The safe-haven greenback keeps climbing north amid risk aversion
Increased tensions between Ukraine and Russia sent Wall Street stocks lower ahead of the weekend amid widespread risk aversion after Washington said that it was possible that Russian invasion could take place in the coming days. Ukraine-related headlines made investors proceed to a sell-off following mostly flat trading earlier in the session. As such, the tech-heavy Nasdaq Composite fell 2.78%, the S&P 500 dropped 1.9%, and the Dow Jones Industrial Average tumbled 1.43%.
Today in Asia, equities were mostly lower as risk sentiment stayed downbeat at the start of a new trading week amid persisting concern about a possible Russian invasion of Ukraine.

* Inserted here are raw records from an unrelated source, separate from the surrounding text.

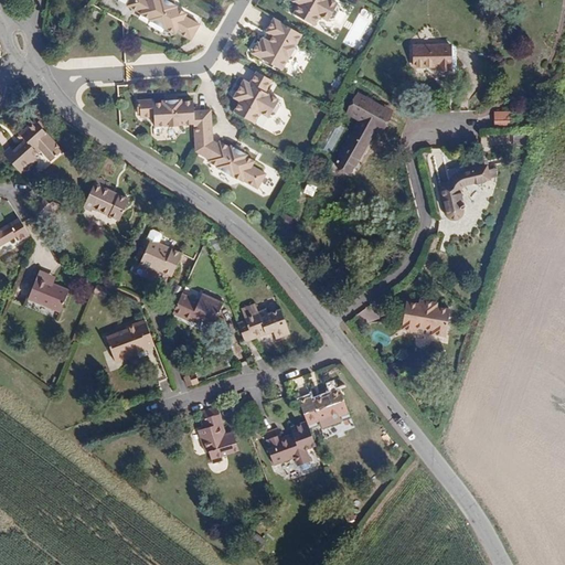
[(129,0),(127,6),(140,13),(140,14),(149,19),(149,20),(166,30),(166,29),(176,34),(177,32),(191,40),(199,25),(184,17),(187,14),(176,8),(177,7),(164,0),(129,0)]
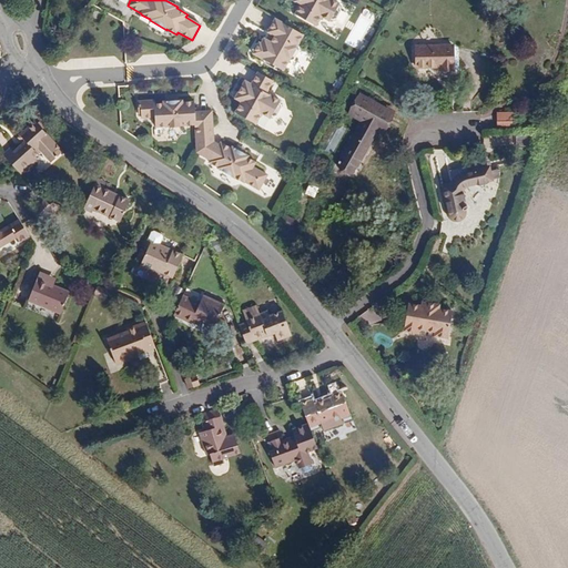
[(294,0),(294,1),(301,4),(295,14),(316,27),(322,17),(330,21),(331,19),(332,20),(335,19),(341,11),(340,7),(338,7),(340,4),(332,0),(294,0)]
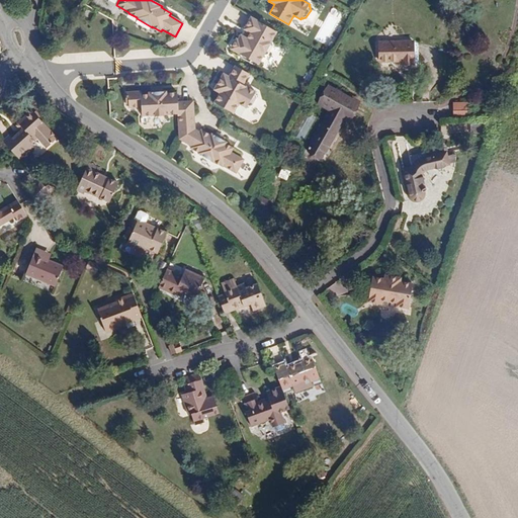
[(276,32),(251,17),(244,29),(247,31),(250,33),(247,38),(244,37),(241,35),(238,40),(236,39),(236,40),(233,40),(230,46),(232,48),(231,49),(258,65),(263,55),(264,56),(268,55),(273,46),(272,42),(271,41),(276,32)]
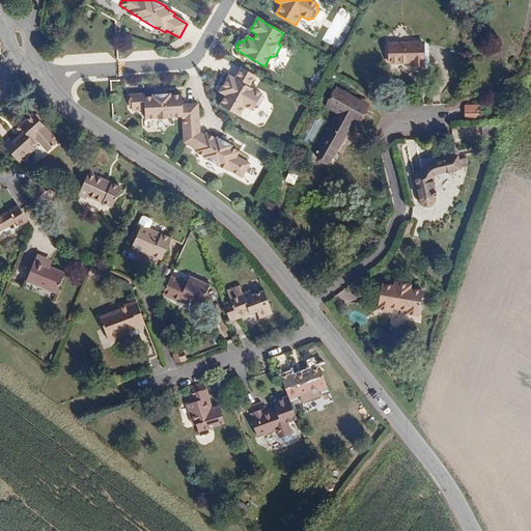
[(61,47),(66,38),(58,34),(54,43),(61,47)]
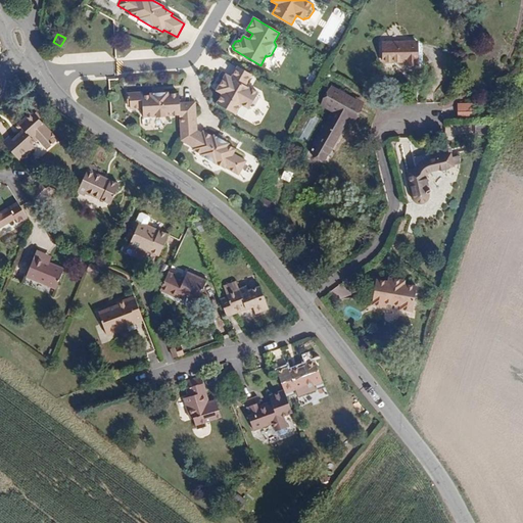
[(417,65),(417,42),(383,43),(383,61),(406,61),(406,65),(417,65)]
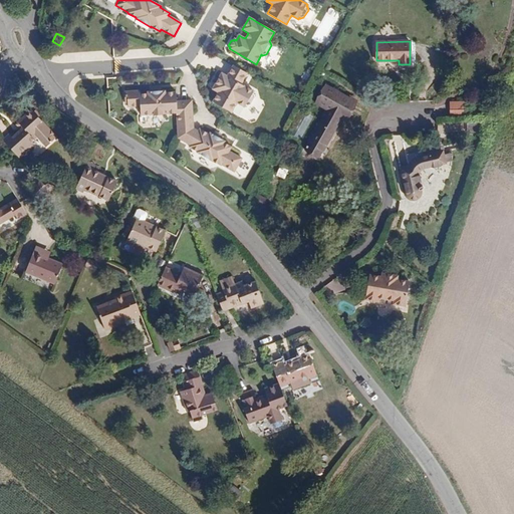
[(247,73),(234,66),(228,77),(222,73),(213,89),(219,92),(214,101),(233,111),(237,103),(245,107),(246,105),(247,106),(250,105),(255,97),(254,94),(253,94),(254,91),(241,84),(247,73)]
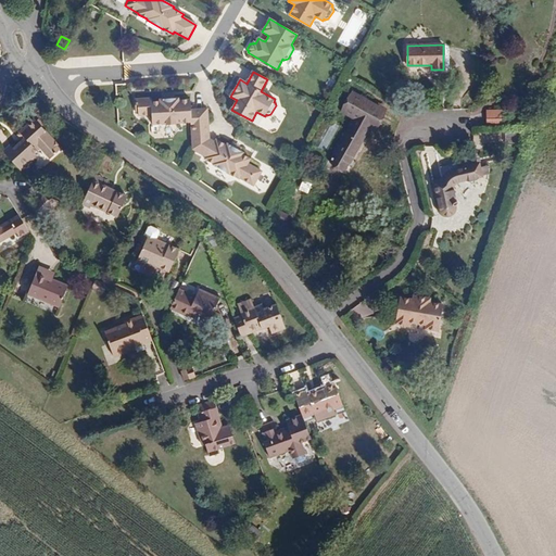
[(328,162),(344,171),(370,127),(379,133),(392,112),(354,89),(341,113),(353,119),(328,162)]
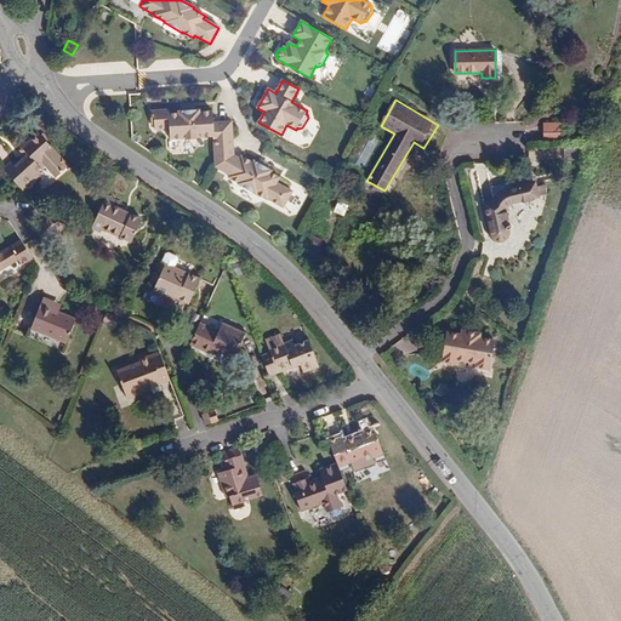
[(169,110),(151,112),(152,125),(154,125),(154,130),(169,129),(170,140),(186,138),(186,140),(195,138),(195,137),(209,137),(216,165),(231,174),(229,176),(239,182),(239,183),(257,193),(267,199),(268,198),(283,206),(292,191),(277,182),(280,177),(272,172),(272,170),(255,159),(254,161),(241,154),(240,158),(233,152),(232,118),(212,119),(212,112),(199,113),(199,110),(178,112),(178,114),(169,114),(169,110)]
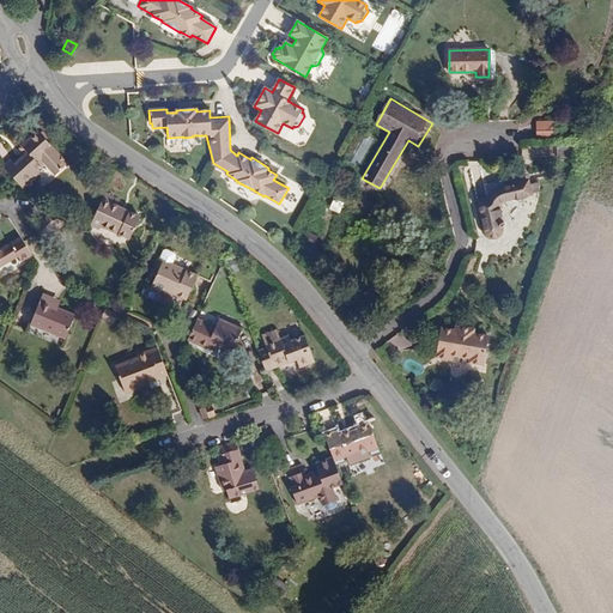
[(556,139),(556,123),(536,123),(536,139),(556,139)]
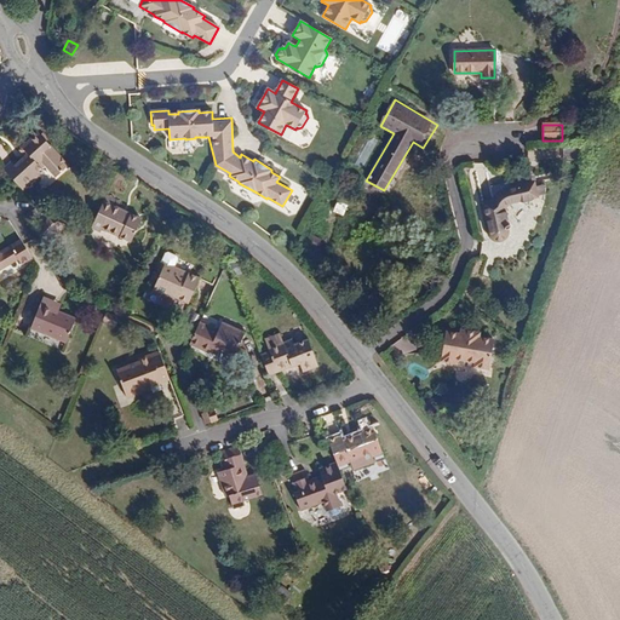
[(68,165),(51,145),(38,132),(21,147),(32,159),(28,161),(24,159),(15,167),(11,161),(4,168),(23,190),(40,174),(38,171),(44,166),(55,177),(68,165)]
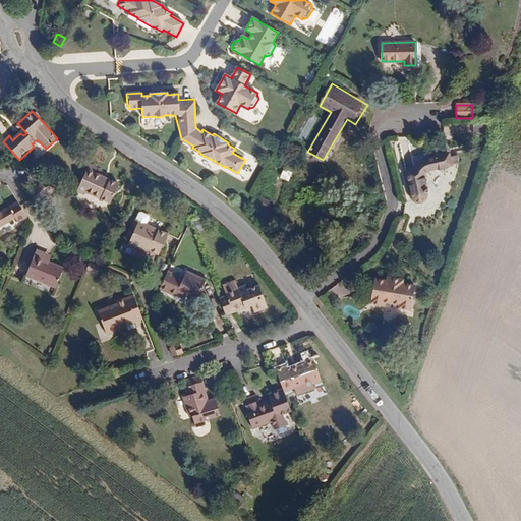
[(304,141),(317,119),(305,112),(292,134),(304,141)]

The Nikkei 225 in Tokyo fell 2.23% and the Hang Seng in Hong Kong lost 1.41%. The Kospi in Seoul retreated 1.57% while China’s Shanghai Composite Index shed nearly 1%. MSCI’s broadest index of Asia-Pacific shares outside Japan gave up 1.4%.
Similarly, European stocks opened sharply lower on Monday, as market players continued to track tensions in Ukraine despite the Kremlin denying any intention to invade its neighbor. In individual stocks, Swiss chemicals company Clariant fell more than 15% in early trade after delaying its earnings report, citing an investigation into whistleblower allegations about its accounting practices.
In currencies, the safe-haven dollar keeps climbing north amid risk aversion. The USD index regained the 96.00 figure to extend gains to early-February highs around 96.30. As such, EURUSD retreated from last week’s peaks around 1.1500 and was last seen changing hands in the 1.1300 area. In the process, the pair derailed the 20-DMA. Should the 1.1300 level turn into resistance anytime soon, additional losses could lie ahead. The next support now arrives at 1.1270, followed by the 1.1230 region.